MCP context isolation was a known problem. Tool schemas loading at startup, eating context whether you used them or not.

The overhead remains, but MCP servers are now more dynamic and reliable:

  • list_changed notifications. MCP servers can now dynamically update their available tools, prompts, and resources without requiring reconnection. Add a tool mid-session, Claude sees it immediately.
  • OAuth token refresh actually works. Fixed the race condition where stale tokens were read from keychain during concurrent refresh attempts. Fixed the case where server reports token expired but local check disagreed.

The MCP experience is still heavier than it should be. But dynamic tool updates mean you don’t need to restart sessions when servers change. That’s meaningful for long-running work.

Long-Running Operations: Hands-Off Mode

Background tasks were fragile. They’d fail with “git repository not found” for repos with dots in their names. Output would overflow context. Completion was noisy.

2.1 addresses the reliability layer:

  • Unified Ctrl+B backgrounding. Press once, background both bash commands and agents simultaneously.
  • Context overflow protection. Background tasks producing large output get truncated to 30K chars with a file path reference. The full output is there, just not polluting your context.
  • Clean completion messages. No more raw output dumps. Background tasks complete with a bullet point notification.
  • Incremental output for async agents. The main thread gets visibility into what background agents are doing without waiting for completion.

Critical for autonomous loops. Multi-hour tasks need background operations that don’t fail silently or overwhelm context when they complete.

Self-Verification: Auto-Continue

Claude’s ability to verify its own work compounds everything else. Tests, type checkers, browser automation. But output limits would truncate responses mid-thought, requiring manual “continue” prompts.

Now verification is more autonomous:

  • Auto-continue on output limit. Claude automatically continues when response is cut off due to output token limit. No error messages, no manual intervention.
  • Real-time thinking in transcript mode. Ctrl+O shows thinking blocks as they happen, not just after completion.
Verification loops matter more

With auto-continue and resilient subagents, verification loops become more reliable. Claude can run tests, hit an issue, try another approach, and keep going. The human-in-the-loop is for direction, not for babysitting output limits.

What’s Still Missing

Not everything made the cut:

  • No explicit skill invocation flag. Can’t claude --skill=analysis to force a skill when semantic matching fails.
  • No --disable-skill flag. Can’t block a skill for a session when you know you don’t want it.
  • No invocation logging. Can’t see which skills Claude considered and why.
  • Conditional logic still limited. Can’t say “only use this skill after X tool fails” in declarative config.
The trajectory matters

Claude Code is absorbing the patterns that work. Skills + slash commands. Hooks in frontmatter. Frictionless plan mode. The direction is toward explicit control and deterministic enforcement.

What to Watch

Two things to track:

Hooks as the guardrails layer. Guardrails by default isn’t just philosophy anymore. With hooks in agent/skill/command frontmatter, enforcement can be built into every capability you ship. The question is whether teams adopt this pattern or continue relying on prompt-based rules.

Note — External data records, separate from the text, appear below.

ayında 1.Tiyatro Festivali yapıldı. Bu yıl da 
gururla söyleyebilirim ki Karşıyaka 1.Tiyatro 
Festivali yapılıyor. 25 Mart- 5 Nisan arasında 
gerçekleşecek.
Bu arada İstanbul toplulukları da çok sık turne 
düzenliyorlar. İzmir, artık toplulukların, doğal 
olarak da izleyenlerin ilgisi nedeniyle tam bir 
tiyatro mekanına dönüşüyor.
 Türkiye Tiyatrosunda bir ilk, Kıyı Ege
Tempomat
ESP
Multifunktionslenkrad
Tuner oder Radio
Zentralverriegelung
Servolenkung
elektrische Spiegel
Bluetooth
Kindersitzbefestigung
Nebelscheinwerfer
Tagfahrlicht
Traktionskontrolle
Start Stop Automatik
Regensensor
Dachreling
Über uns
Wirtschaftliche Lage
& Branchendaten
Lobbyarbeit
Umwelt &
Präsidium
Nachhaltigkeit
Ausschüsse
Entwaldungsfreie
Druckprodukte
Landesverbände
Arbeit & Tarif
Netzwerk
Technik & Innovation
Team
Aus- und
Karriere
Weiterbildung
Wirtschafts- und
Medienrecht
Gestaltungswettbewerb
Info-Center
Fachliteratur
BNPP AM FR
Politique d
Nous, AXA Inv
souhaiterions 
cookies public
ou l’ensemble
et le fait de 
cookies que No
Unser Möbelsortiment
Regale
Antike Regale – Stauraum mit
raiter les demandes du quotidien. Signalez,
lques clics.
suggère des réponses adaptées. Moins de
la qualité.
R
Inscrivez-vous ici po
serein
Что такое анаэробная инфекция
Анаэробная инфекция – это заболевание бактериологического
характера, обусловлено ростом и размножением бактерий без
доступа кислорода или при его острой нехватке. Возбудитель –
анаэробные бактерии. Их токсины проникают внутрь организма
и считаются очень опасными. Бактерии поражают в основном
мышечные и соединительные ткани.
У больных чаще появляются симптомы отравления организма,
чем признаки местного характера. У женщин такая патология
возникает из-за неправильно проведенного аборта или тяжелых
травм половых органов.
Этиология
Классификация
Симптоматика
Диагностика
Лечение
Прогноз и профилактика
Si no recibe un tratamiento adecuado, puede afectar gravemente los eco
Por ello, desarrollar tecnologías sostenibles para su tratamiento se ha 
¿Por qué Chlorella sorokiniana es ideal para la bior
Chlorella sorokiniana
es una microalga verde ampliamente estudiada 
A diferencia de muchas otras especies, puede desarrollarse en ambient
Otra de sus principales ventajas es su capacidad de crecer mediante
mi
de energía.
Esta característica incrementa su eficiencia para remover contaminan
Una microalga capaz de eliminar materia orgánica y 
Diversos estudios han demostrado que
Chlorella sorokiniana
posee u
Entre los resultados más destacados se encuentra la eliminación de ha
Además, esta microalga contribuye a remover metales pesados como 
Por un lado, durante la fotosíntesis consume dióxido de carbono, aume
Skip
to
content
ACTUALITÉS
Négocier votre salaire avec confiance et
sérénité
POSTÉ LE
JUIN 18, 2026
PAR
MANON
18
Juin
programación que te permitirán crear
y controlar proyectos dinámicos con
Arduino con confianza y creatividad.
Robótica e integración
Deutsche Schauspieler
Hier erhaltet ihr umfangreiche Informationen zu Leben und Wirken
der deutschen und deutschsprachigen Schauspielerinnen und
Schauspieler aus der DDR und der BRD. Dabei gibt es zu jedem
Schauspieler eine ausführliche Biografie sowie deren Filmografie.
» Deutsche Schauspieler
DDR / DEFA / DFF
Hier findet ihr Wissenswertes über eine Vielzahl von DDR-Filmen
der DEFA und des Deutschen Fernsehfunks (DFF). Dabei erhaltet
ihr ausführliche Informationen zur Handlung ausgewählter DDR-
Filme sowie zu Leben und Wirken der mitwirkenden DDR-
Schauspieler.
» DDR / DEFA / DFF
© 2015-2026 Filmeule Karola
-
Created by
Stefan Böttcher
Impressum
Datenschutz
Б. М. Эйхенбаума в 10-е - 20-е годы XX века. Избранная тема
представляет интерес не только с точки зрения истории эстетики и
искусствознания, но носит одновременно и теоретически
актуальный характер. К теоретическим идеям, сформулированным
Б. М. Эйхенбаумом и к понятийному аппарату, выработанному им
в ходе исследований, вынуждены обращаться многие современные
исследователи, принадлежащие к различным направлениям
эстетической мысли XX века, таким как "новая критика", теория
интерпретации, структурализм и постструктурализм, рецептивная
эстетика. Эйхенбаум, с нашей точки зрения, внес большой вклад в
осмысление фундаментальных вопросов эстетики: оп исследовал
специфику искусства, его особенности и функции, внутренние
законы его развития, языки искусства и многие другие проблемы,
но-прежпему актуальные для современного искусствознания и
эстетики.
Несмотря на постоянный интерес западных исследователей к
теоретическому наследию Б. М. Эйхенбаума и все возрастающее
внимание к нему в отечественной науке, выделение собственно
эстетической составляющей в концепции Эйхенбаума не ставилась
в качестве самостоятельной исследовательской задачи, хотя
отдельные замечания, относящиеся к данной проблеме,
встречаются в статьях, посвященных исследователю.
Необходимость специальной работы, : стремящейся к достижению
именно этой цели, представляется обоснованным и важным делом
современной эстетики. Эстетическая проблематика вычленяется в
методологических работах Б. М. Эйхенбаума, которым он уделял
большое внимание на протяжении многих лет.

Skills as hybrid capabilities. The slash command visibility means skills can be both auto-invoked (when Claude thinks they’re relevant) and explicitly invoked (when you know you need them). This hybrid model is exactly what users asked for. Whether it works in practice depends on how well Claude’s semantic matching handles the overlap.

Try It

claude update

If you’re on 2.0.x, upgrade. If you’ve been frustrated by skills controllability, hooks limitations, or plan mode friction - this release is for you.

The documented pain points? Most of them are addressed. Not perfectly. But substantially. Claude Code is becoming the tool it should be.

The best AI coding tool isn’t the smartest. It’s the one that gives you control when you need it and gets out of the way when you don’t.